The Shurrab family is considering donating the Israeli payment to other families who lost loved ones during Operation Cast Lead, Israel’s all-out attack on Gaza that began in December 2008 and lasted for 23 days. To explain how she felt about the Israeli payment, Adela quoted the Egyptian poet Amal Donqol: “Never bargain your brother’s eyes for another’s eyes. Even if these eyes are replaced by two jewels, never bargain them.”
According to the Palestinian Centre for Human Rights, the Shurrabs are the second family in Gaza to have been given a financial payment by an Israeli court in relation to Cast Lead (“In the second case of its kind, PCHR succeeds in ensuring reparation for the family of two victims of the Israeli offensive in Gaza,” 9 September 2012). In July 2011, PCHR negotiated with Israel to secure a slightly larger payment (approximately $120,000) to the Abu Hajjaj family. Raya Abu Hajjaj, 67 years old, and her daughter Majida, 37, were both killed by Israeli troops during the same offensive.
Refusal of responsibility
Mohammed al-Alami, a lawyer with PCHR, asserted that Israel did not agree to pay compensation to the two families. Instead, it agreed to a compromise.
“In the case of the Abu Hajjaj family, Israel did not admit any legal or moral responsibility for the killing of the two women,” al-Alami said. “Can you imagine: the Israeli officer who shot dead the two women was sentenced to 45 days of imprisonment and this was not enough in legal terms [to illustrate Israeli responsibility]?”
PCHR has begun proceedings in 100 cases since Cast Lead. So far, however, Israel has only offered financial payments to the Shurrab and Abu Hajjaj families.

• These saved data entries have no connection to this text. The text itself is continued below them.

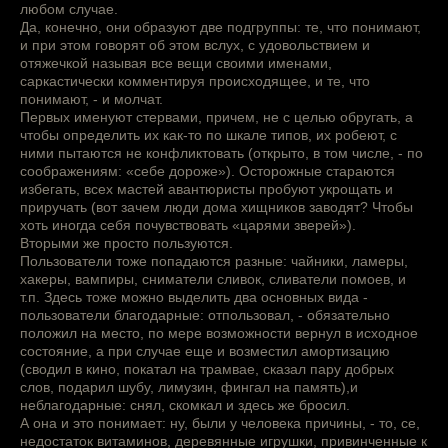
любом случае.
Да, конечно, они образуют две подгруппы: те, что понимают,
и при этом говорят об этом вслух, с удовольствием и
отяжечкой называя все вещи своими именами,
саркастически комментируя происходящее, и те, что
понимают, - и молчат.
Первых именуют стервами, причем, не с целью обругать, а
чтобы определить их как-то по шкале типов, их робеют, с
ними пытаются не конфликтовать (открыто, в том числе, - по
соображениям: «себе дороже»). Осторожные стараются
избегать, всех мастей авантюристы пробуют укрощать и
приручать (вот зачем люди дома хищников заводят? Чтобы
хоть иногда себя почувствовать «царями зверей»).
Вторыми же просто пользуются.
Пользователи тоже попадаются разные: чайники, ламеры,
хакеры, вампиры, сниматели сливок, сливатели помоев, и
т.п. Здесь тоже можно выделить два основных вида -
пользователи благодарные: отпользовал, - обязательно
положил на место, по мере возможности вернул в исходное
состояние, а при случае еще и возместил амортизацию
(сводил в кино, покатал на трамвае, сказал пару добрых
слов, подарил шубу, лимузин, фингал на память),и
неблагодарные: снял, скомкал и здесь же бросил.
А она и это понимает: ну, были у человека причины, - то, се,
недостаток витаминов, деревянные игрушки, привинченные к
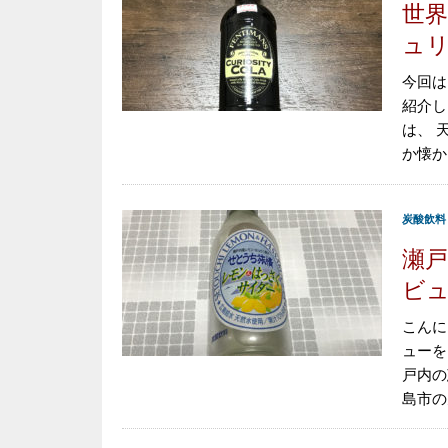
世界
ュリ
今回は
紹介し
は、 
か懐か
炭酸飲料
瀬戸
ビ
こんに
ューを
戸内の
島市の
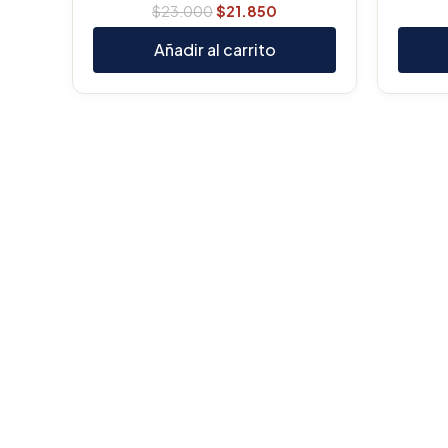
$
23.000
$
21.850
Añadir al carrito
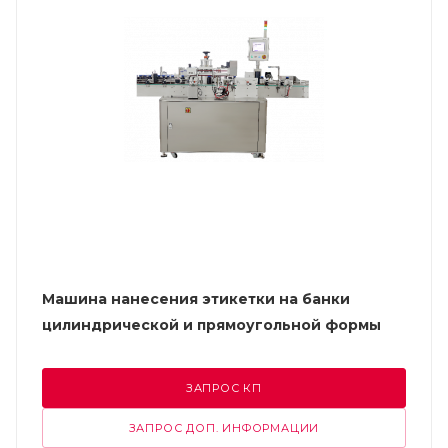
Машина нанесения этикетки на банки
цилиндрической и прямоугольной формы
ЗАПРОС КП
ЗАПРОС ДОП. ИНФОРМАЦИИ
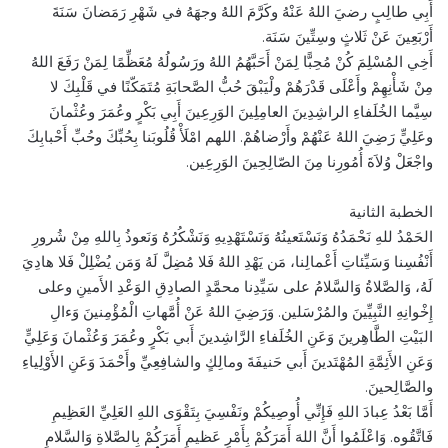
أَبِي طالِبٍ رضيَ اللهُ عَنْهُ وكَرَّمَ اللهُ وجهَهُ في شَهْرِ رَمَضانَ سَنَةَ
أَرْبَعِينَ عَنْ ثَلاثٍ وسِتِّينَ سَنَة.
أَخِي المُسْلِمَ كُنْ مُحِبًّا لِمَنْ أَحَبَّهُمُ اللهُ ورَسُولُهُ مُعَظِّمًا لِمَنْ رَفَعَ اللهُ
مِنْ شَأْنِهِمْ وأَعْلَى قَدْرَهُمْ ولْيَبْقَ حُبُّ الصَّحابَةِ مُتَمَكّنًا في قَلْبِكَ لا
سِيَّما الخُلَفاءِ الراشِدِينَ العامِلِينَ الوَرِعِينَ أَبِي بَكْرٍ وعُمَرَ وعُثْمانَ
وعَلِيٍّ رَضِيَ اللهُ عَنْهُمْ وأَرْضاهُمْ. اللهم امْلَأْ قُلُوبَنا بِحُبِّكَ وحُبِّ أَحْبابِكَ
واجْعَلْ وُلاَةَ أُمُورِنا مِنَ الصّالِحِينَ الوَرِعِين.
الخطبة الثانية
الحَمْدُ للهِ نَحْمَدُهُ وَنَسْتَعينُهُ وَنَسْتَهْدِيهِ وَنَشْكُرُهُ وَنَعوذُ بِاللهِ مِنْ شُرورِ
أَنْفُسِنا وَسَيِّئاتِ أَعْمالِنا، مَن يَهْدِ اللهُ فَلا مُضِلَّ لَهُ وَمَن يُضْلِلْ فَلا هادِيَ
لَهُ، وَالصَّلاةُ وَالسَّلامُ على سَيِّدِنا محمَّدٍ الصادِقِ الوَعْدِ الأَمينِ وعلى
إِخْوانِهِ النَّبِيِّينَ والمُرْسَلين. وَرَضِيَ اللهُ عَنْ أُمَّهاتِ الْمُؤْمِنينَ وَءالِ
البَيْتِ الطَّاهِرينَ وَعَنِ الخُلَفاءِ الرَّاشِدينَ أَبي بَكْرٍ وعُمَرَ وَعُثْمانَ وَعَلِيٍّ
وَعَنِ الأَئِمَّةِ المُهْتَدينَ أَبي حَنيفَةَ ومالِكٍ والشافِعِيِّ وأَحْمَدَ وَعَنِ الأَوْلِياءِ
والصَّالِحينَ.
أَمَّا بَعْدُ عِبادَ اللهِ فَإِنِّي أُوصِيكُمْ ونَفْسِيَ بِتَقْوَى اللهِ العَلِيِّ العَظِيمِ
فَاتَّقُوه. وَاعْلَمُوا أَنَّ اللهَ أَمَرَكُمْ بِأَمْرٍ عَظيمٍ أَمَرَكُمْ بِالصَّلاةِ وَالسَّلامِ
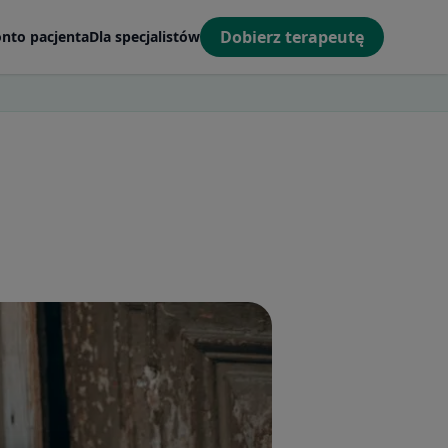
Dobierz terapeutę
nto pacjenta
Dla specjalistów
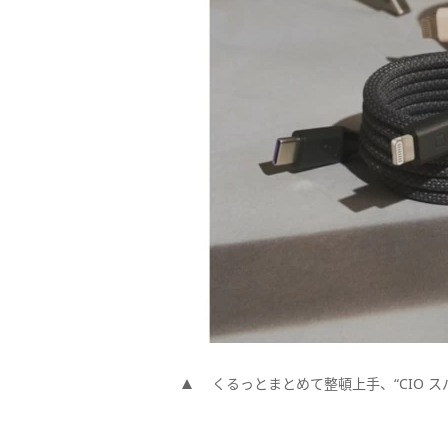
くるっとまとめて整頓上手、“CIO スパ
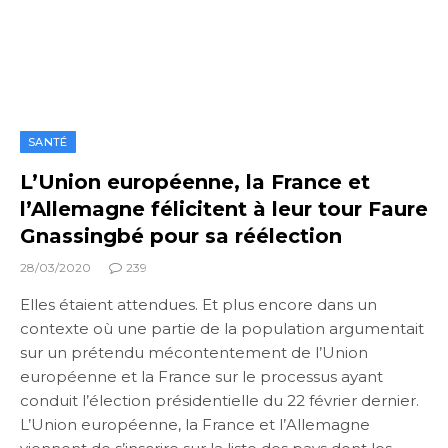
SANTÉ
L’Union européenne, la France et
l’Allemagne félicitent à leur tour Faure
Gnassingbé pour sa réélection
28/03/2020
239
Elles étaient attendues. Et plus encore dans un
contexte où une partie de la population argumentait
sur un prétendu mécontentement de l’Union
européenne et la France sur le processus ayant
conduit l’élection présidentielle du 22 février dernier.
L’Union européenne, la France et l’Allemagne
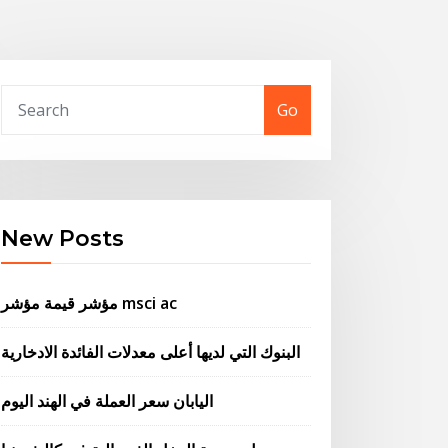
Go
New Posts
مؤشر قيمة مؤشر msci ac
البنوك التي لديها أعلى معدلات الفائدة الادخارية
اليابان سعر العملة في الهند اليوم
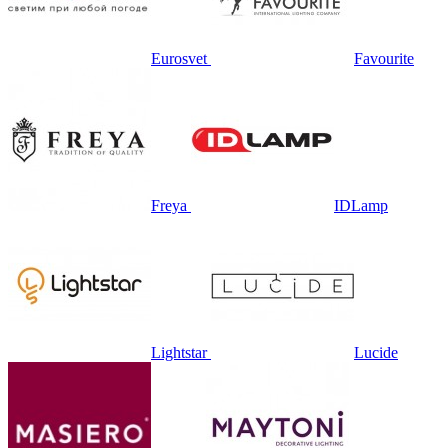
Eurosvet
Favourite
Freya
IDLamp
Lightstar
Lucide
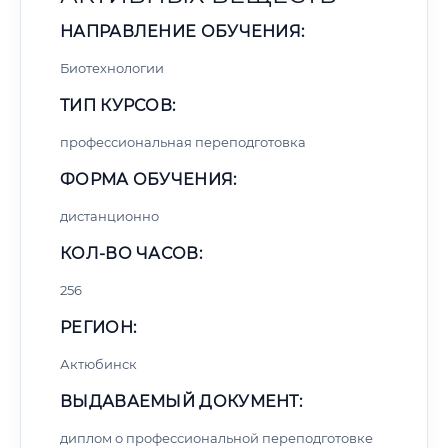
НАПРАВЛЕНИЕ ОБУЧЕНИЯ:
Биотехнологии
ТИП КУРСОВ:
профессиональная переподготовка
ФОРМА ОБУЧЕНИЯ:
дистанционно
КОЛ-ВО ЧАСОВ:
256
РЕГИОН:
Актюбинск
ВЫДАВАЕМЫЙ ДОКУМЕНТ:
диплом о профессиональной переподготовке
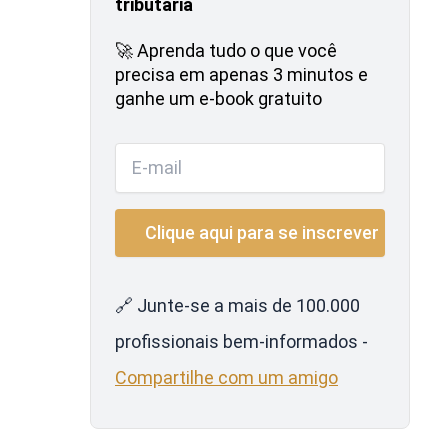
tributária
🚀 Aprenda tudo o que você
precisa em apenas 3 minutos e
ganhe um e-book gratuito
🔗 Junte-se a mais de 100.000
profissionais bem-informados -
Compartilhe com um amigo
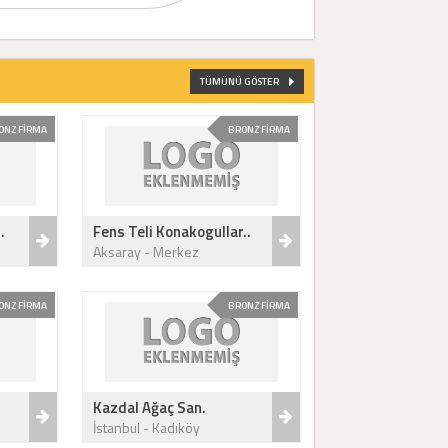
TÜMÜNÜ GÖSTER
ONZ FİRMA
BRONZ FİRMA
.
Fens Teli Konakogullar..
Aksaray - Merkez
ONZ FİRMA
BRONZ FİRMA
Kazdal Ağaç San.
İstanbul - Kadıköy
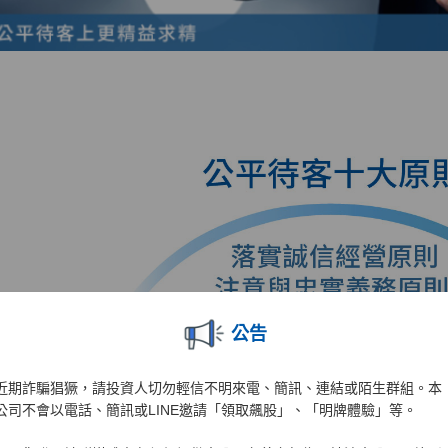
公告
近期詐騙猖獗，請投資人切勿輕信不明來電、簡訊、連結或陌生群組。本
公司不會以電話、簡訊或LINE邀請「領取飆股」、「明牌體驗」等。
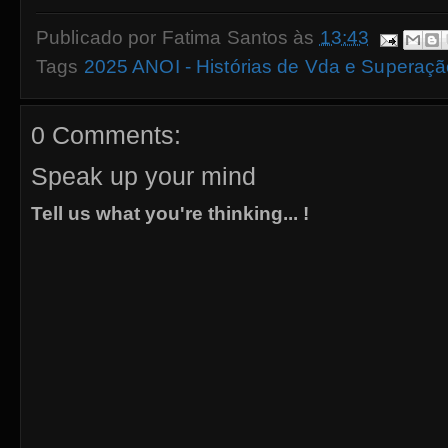
Publicado por
Fatima Santos
às
13:43
Tags
2025 ANOI - Histórias de Vda e Superaç
0 Comments:
Speak up your mind
Tell us what you're thinking... !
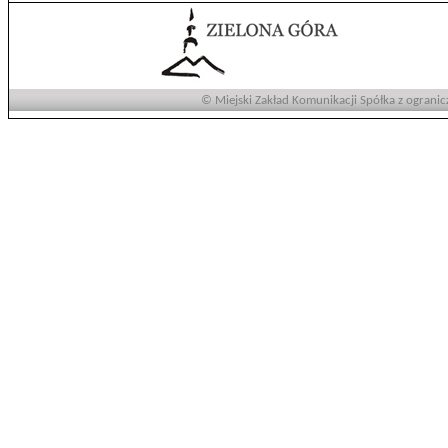
© Miejski Zakład Komunikacji Spółka z ogranic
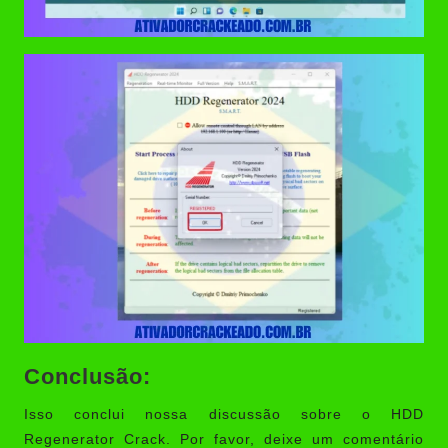
Conclusão:
Isso conclui nossa discussão sobre o HDD
Regenerator Crack. Por favor, deixe um comentário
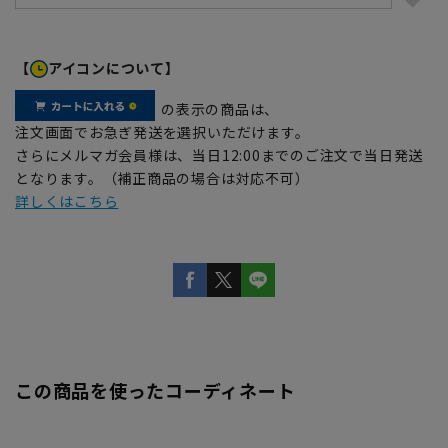
【
アイコンについて】
の表示の商品は、
注文画面でお急ぎ発送を選択いただけます。
さらにメルマガ会員様は、当日12:00までのご注文で当日発送
となります。（補正商品の場合は対応不可）
詳しくはこちら
この商品を使ったコーディネート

Israeli courts have rejected 26 of the cases.
The Israeli government had previously tried to prevent Gaza-based organizations such as PCHR from suing its troops on the grounds that it had declared Gaza to be a “hostile entity” in 2008. Yet PCHR successfully challenged the Israeli decision.
Earlier this month, an Israeli court in Nazareth dismissed a claim filed by PCHR on behalf of the al-Daya family in Gaza. Even though 22 members of that family were killed when Israel bombed a two-story building during Cast Lead, the court ruled that Israel was not responsible for their deaths as it was conducting a military operation (“In continued denial of access to justice, the Israeli Central Court dismisses a claim filed on behalf of the al-Daya family,” Palestinian Centre for Human Rights, 11 September 2012).
“My entire family — including my pregnant wife, five children, parents, sisters, brothers, nieces and nephews — were all killed at once during the war,” Mohammad al-Daya, a 32-year-old survivor of Cast Lead, said.
“What did a pregnant wife, elderly parents and little children do to be killed that way? I appeal to all concerned bodies, including the International Court of Justice, to bring to justice those who committed the crime against my family. I am not asking for any funds or money, what I am asking for is that justice prevails and that we in Gaza feel safer.”
Editors note: an earlier version of this story identified one of the two killed brothers as Abbas Shurrab. The article has corrected with the correct name of Ibrahim Shurrab.
Rami Almeghari is a journalist and university lecturer based in the Gaza Strip.